Work to complete
Please count how many of the lines below contain the string "collection", treating uppercase and lowercase as different, and give only that number.

Supplied data
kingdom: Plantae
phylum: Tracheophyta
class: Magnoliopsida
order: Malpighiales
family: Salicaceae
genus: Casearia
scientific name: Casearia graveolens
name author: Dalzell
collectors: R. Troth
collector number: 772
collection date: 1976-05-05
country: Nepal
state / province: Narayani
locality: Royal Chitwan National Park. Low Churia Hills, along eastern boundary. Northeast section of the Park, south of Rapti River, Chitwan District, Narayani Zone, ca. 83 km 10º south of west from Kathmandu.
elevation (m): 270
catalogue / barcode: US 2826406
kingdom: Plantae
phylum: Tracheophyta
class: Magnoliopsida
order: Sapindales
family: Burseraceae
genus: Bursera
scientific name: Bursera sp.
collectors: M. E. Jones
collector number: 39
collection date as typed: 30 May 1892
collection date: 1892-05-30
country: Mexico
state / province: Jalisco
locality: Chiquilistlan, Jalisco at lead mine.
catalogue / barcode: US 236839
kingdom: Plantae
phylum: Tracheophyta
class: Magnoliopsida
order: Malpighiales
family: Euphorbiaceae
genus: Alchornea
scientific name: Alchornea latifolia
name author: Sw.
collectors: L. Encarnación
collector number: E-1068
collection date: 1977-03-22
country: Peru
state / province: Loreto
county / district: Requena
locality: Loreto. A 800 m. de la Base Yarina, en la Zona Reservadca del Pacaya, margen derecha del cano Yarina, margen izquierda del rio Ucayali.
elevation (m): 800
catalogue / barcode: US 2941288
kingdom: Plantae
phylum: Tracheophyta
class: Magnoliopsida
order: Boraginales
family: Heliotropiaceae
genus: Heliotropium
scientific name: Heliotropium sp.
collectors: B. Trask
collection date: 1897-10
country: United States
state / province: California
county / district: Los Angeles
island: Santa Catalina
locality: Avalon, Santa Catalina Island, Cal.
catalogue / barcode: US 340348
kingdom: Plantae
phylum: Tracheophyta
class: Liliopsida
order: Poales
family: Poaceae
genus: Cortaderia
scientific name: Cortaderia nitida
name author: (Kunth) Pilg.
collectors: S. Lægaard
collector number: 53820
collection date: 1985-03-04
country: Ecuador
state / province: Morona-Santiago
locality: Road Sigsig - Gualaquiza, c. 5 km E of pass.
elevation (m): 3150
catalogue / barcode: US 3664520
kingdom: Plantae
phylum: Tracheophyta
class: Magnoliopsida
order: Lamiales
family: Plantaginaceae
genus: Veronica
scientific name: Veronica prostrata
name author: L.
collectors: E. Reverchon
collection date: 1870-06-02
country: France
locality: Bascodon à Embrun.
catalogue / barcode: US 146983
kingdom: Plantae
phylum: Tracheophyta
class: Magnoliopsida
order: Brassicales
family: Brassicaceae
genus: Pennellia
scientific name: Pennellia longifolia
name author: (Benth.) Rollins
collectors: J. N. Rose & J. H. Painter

Full output
7